WHAT YOU ARE ASKED TO DO
Scan the lines below for the word "Diego". Copy each line you find it in.
_ _ _ _ _ _ _
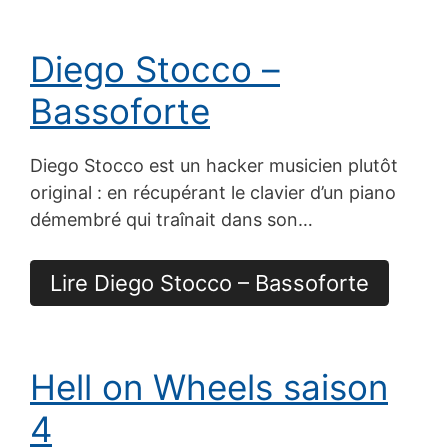
Diego Stocco –
Bassoforte
Diego Stocco est un hacker musicien plutôt
original : en récupérant le clavier d’un piano
démembré qui traînait dans son…
Lire Diego Stocco – Bassoforte
Hell on Wheels saison
4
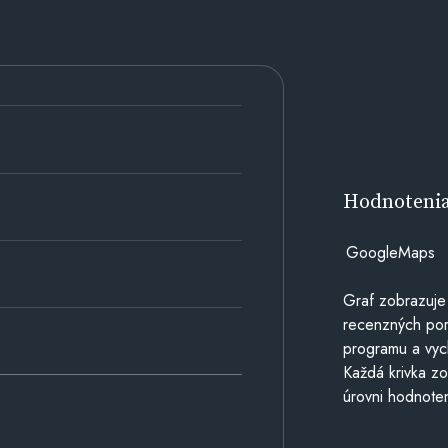
Hodnoteni
GoogleMaps
Graf zobrazuje
recenzných por
programu a vyc
Každá krivka zo
úrovni hodnoten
_ _ _ _ _ _ _
RESPONSE TO THE EXERCISE
Diego Stocco –
Diego Stocco est un hacker musicien plutôt
Lire Diego Stocco – Bassoforte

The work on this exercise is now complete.